Exercise input:
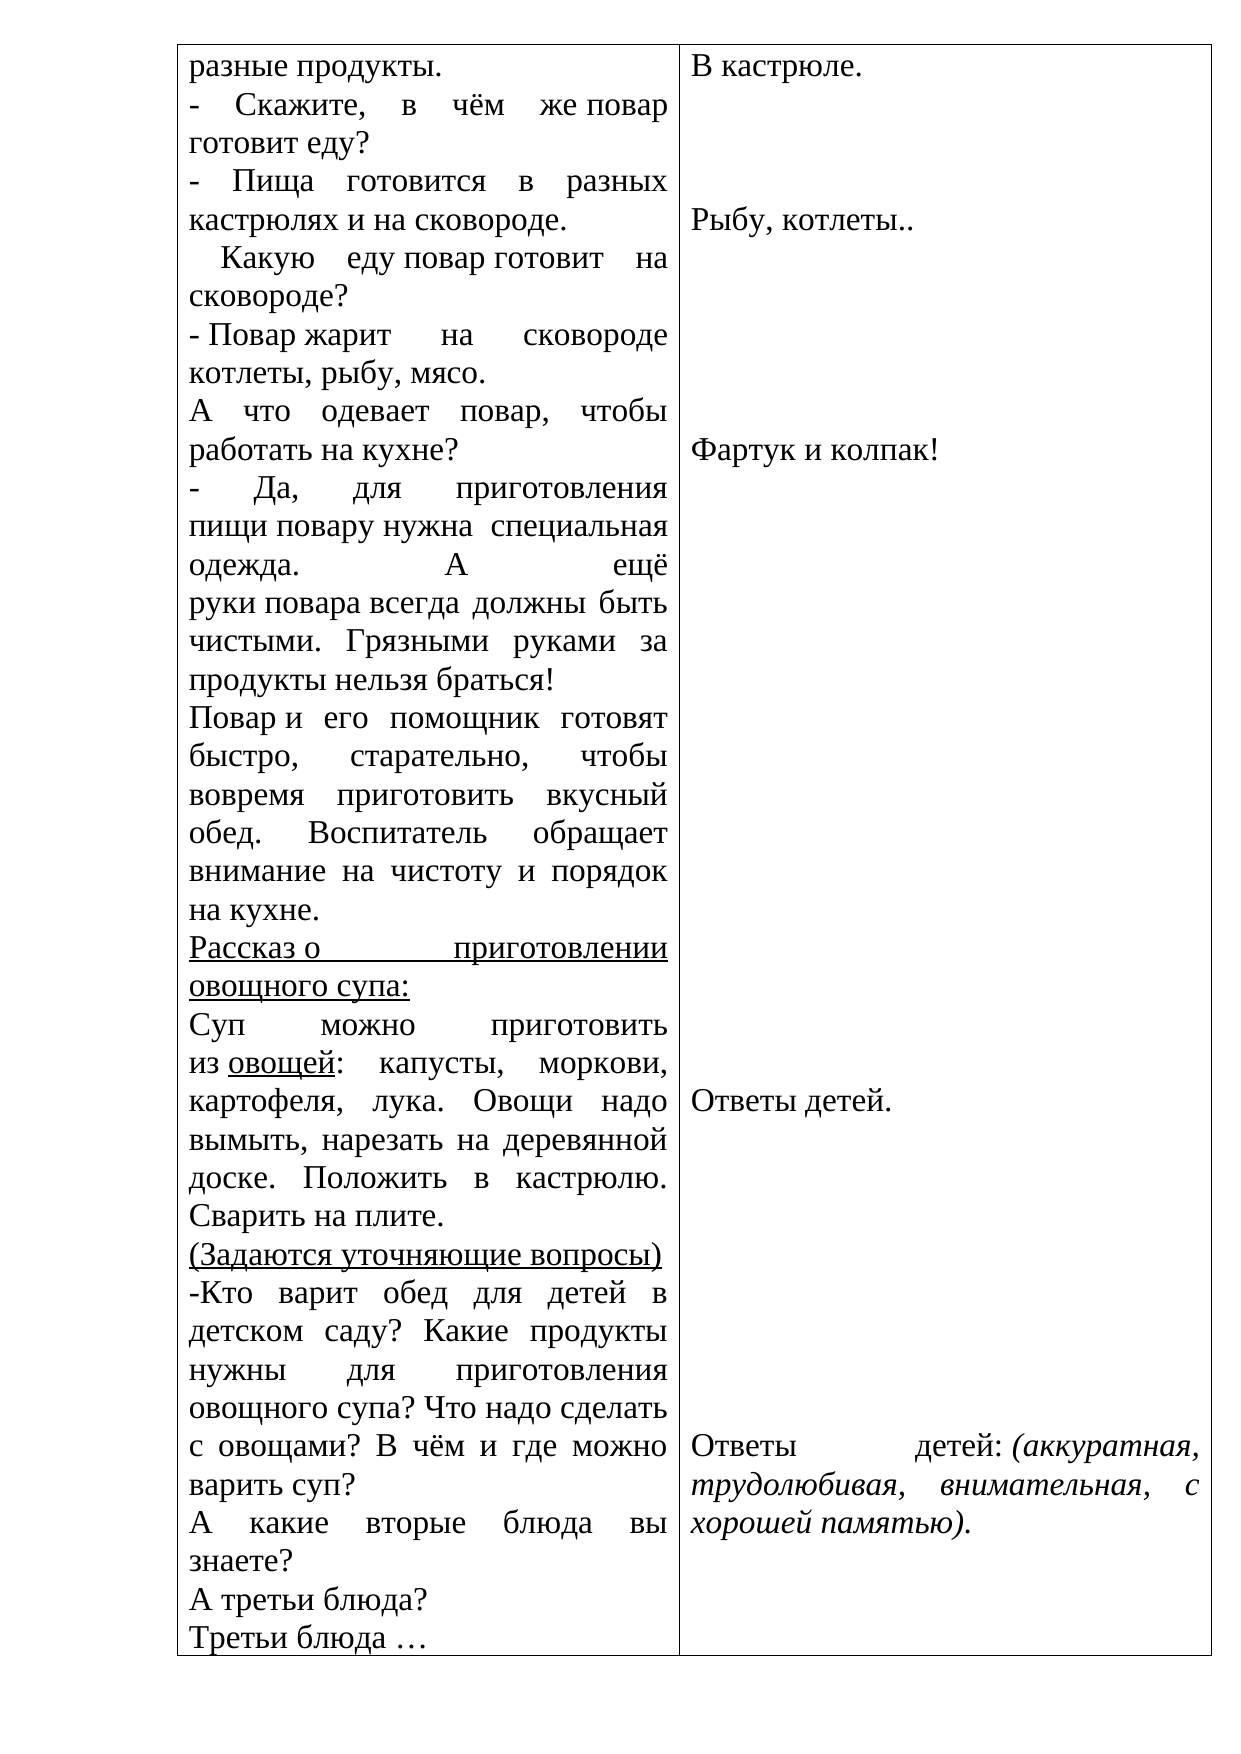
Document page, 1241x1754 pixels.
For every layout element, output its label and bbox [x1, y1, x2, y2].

table_cell [680, 45, 1211, 1655]
table_cell [178, 45, 679, 1655]
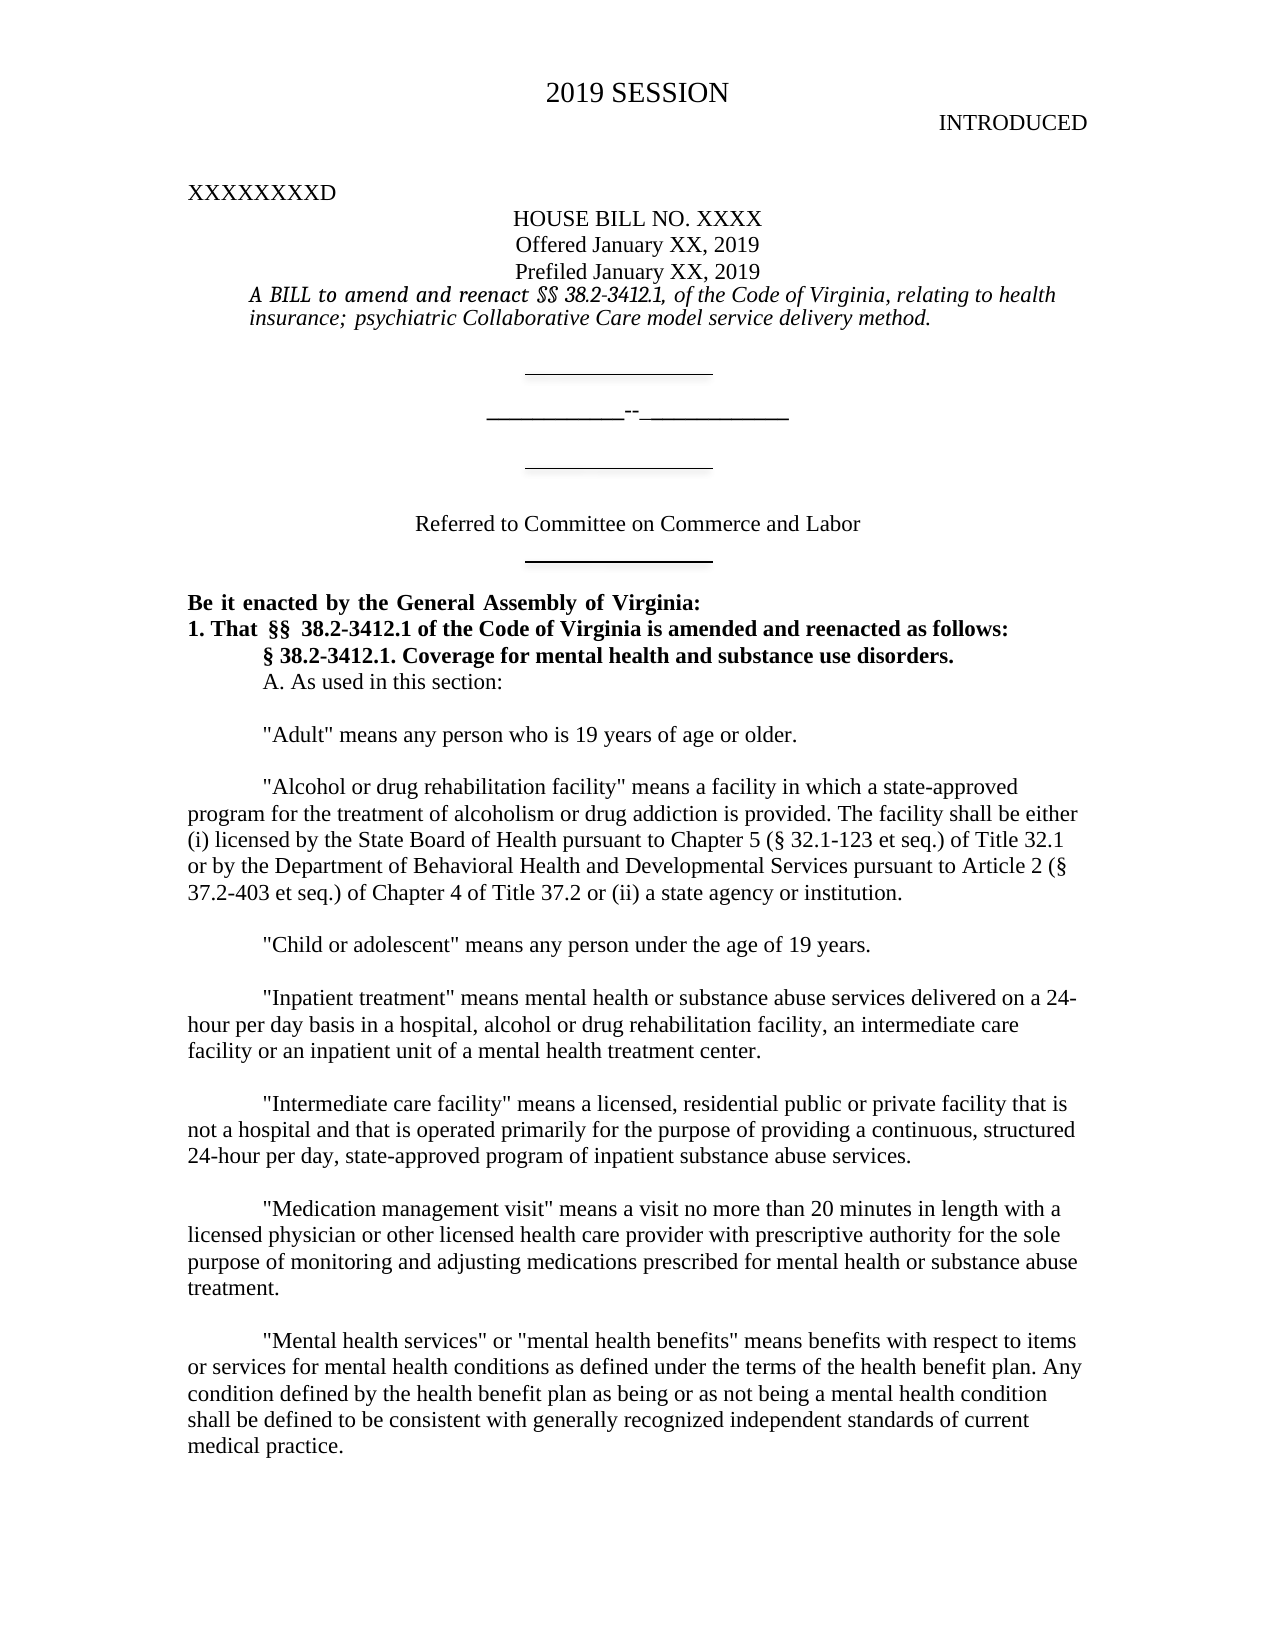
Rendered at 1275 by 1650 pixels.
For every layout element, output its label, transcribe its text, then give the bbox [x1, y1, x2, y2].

text Offered January XX, 2019 [187, 231, 1087, 258]
text "Medication management visit" means a visit no more than 20 minutes in length with a licensed physician or other licensed health care provider with prescriptive authority for the sole purpose of monitoring and adjusting medications prescribed for mental health or substance abuse treatment. [187, 1195, 1087, 1301]
text XXXXXXXXD [187, 179, 1087, 205]
text "Inpatient treatment" means mental health or substance abuse services delivered on a 24-hour per day basis in a hospital, alcohol or drug rehabilitation facility, an intermediate care facility or an inpatient unit of a mental health treatment center. [187, 984, 1087, 1063]
text Be it enacted by the General Assembly of Virginia: [187, 589, 1087, 615]
text "Adult" means any person who is 19 years of age or older. [187, 721, 1087, 747]
text "Child or adolescent" means any person under the age of 19 years. [187, 932, 1087, 958]
text ____________--_____________ [187, 399, 1087, 422]
text A BILL to amend and reenact §§ 38.2-3412.1, of the Code of Virginia, relating to health insurance; psychiatric Collaborative Care model service delivery method. [249, 284, 1087, 330]
text 1. That §§ 38.2-3412.1 of the Code of Virginia is amended and reenacted as follows: [187, 615, 1087, 642]
text § 38.2-3412.1. Coverage for mental health and substance use disorders. [187, 642, 1087, 668]
text Referred to Committee on Commerce and Labor [187, 513, 1087, 536]
text A. As used in this section: [187, 668, 1087, 694]
text Prefiled January XX, 2019 [187, 258, 1087, 284]
text "Alcohol or drug rehabilitation facility" means a facility in which a state-approved program for the treatment of alcoholism or drug addiction is provided. The facility shall be either (i) licensed by the State Board of Health pursuant to Chapter 5 (§ 32.1-123 et seq.) of Title 32.1 or by the Department of Behavioral Health and Developmental Services pursuant to Article 2 (§ 37.2-403 et seq.) of Chapter 4 of Title 37.2 or (ii) a state agency or institution. [187, 773, 1087, 905]
text "Mental health services" or "mental health benefits" means benefits with respect to items or services for mental health conditions as defined under the terms of the health benefit plan. Any condition defined by the health benefit plan as being or as not being a mental health condition shall be defined to be consistent with generally recognized independent standards of current medical practice. [187, 1327, 1087, 1459]
text "Intermediate care facility" means a licensed, residential public or private facility that is not a hospital and that is operated primarily for the purpose of providing a continuous, structured 24-hour per day, state-approved program of inpatient substance abuse services. [187, 1090, 1087, 1169]
text HOUSE BILL NO. XXXX [187, 205, 1087, 231]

Task requirements: Among the lines above, return each one holding the string "layout".

Result for this task:
For every layout element, output its label and bbox [x1, y1, x2, y2].
For every layout element, output its label, transcribe its text, then give the bbox [x1, y1, x2, y2].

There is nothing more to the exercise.